1.3.2 MAMFAAT PENELITIAN
Mamfaat dilakukannya penelitian ini adalah
1.Secara akademik merupakan salah satu syarat untuk memenuhi tugas
mata kuliah upanisad semester empat pada
sekolah tinggi agama hindu negeri gde pudja mataram.

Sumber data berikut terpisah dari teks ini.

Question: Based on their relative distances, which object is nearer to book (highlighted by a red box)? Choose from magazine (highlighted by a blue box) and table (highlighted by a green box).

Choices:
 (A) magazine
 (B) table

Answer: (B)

2.Secara teoritis/ilmiah adalah dapat membandingkan teori-teori yang
diperoleh dibangku kuliah dengan
kenyataan yang terjadi dimasyarakat tentang serjarah kebudayaan hindu
3.Secara prakis yaitu diharapkan hal ini dapat memberikan masukan
pada kedua desa untuk lebih mencintai dan melestarikan adat istiadat/tradisi
kedua desa agar dilain waktu tidak diklim oleh pihk luar.
BAB 2
PEMBAHASAN
Umat hindu cakranegara melaksakan ritual mesabetan api
atau yang lebih kita kenal dengan ritual perang api,ritual ini merupakan
rangkaian penyambutan hari raya nyepi setiap tahunnya yaitu seusai upacara tawur kesange(memohon
penyucian)yang dilakukan dipura jagatnate taman mayure serta pawai ogoh-ogoh.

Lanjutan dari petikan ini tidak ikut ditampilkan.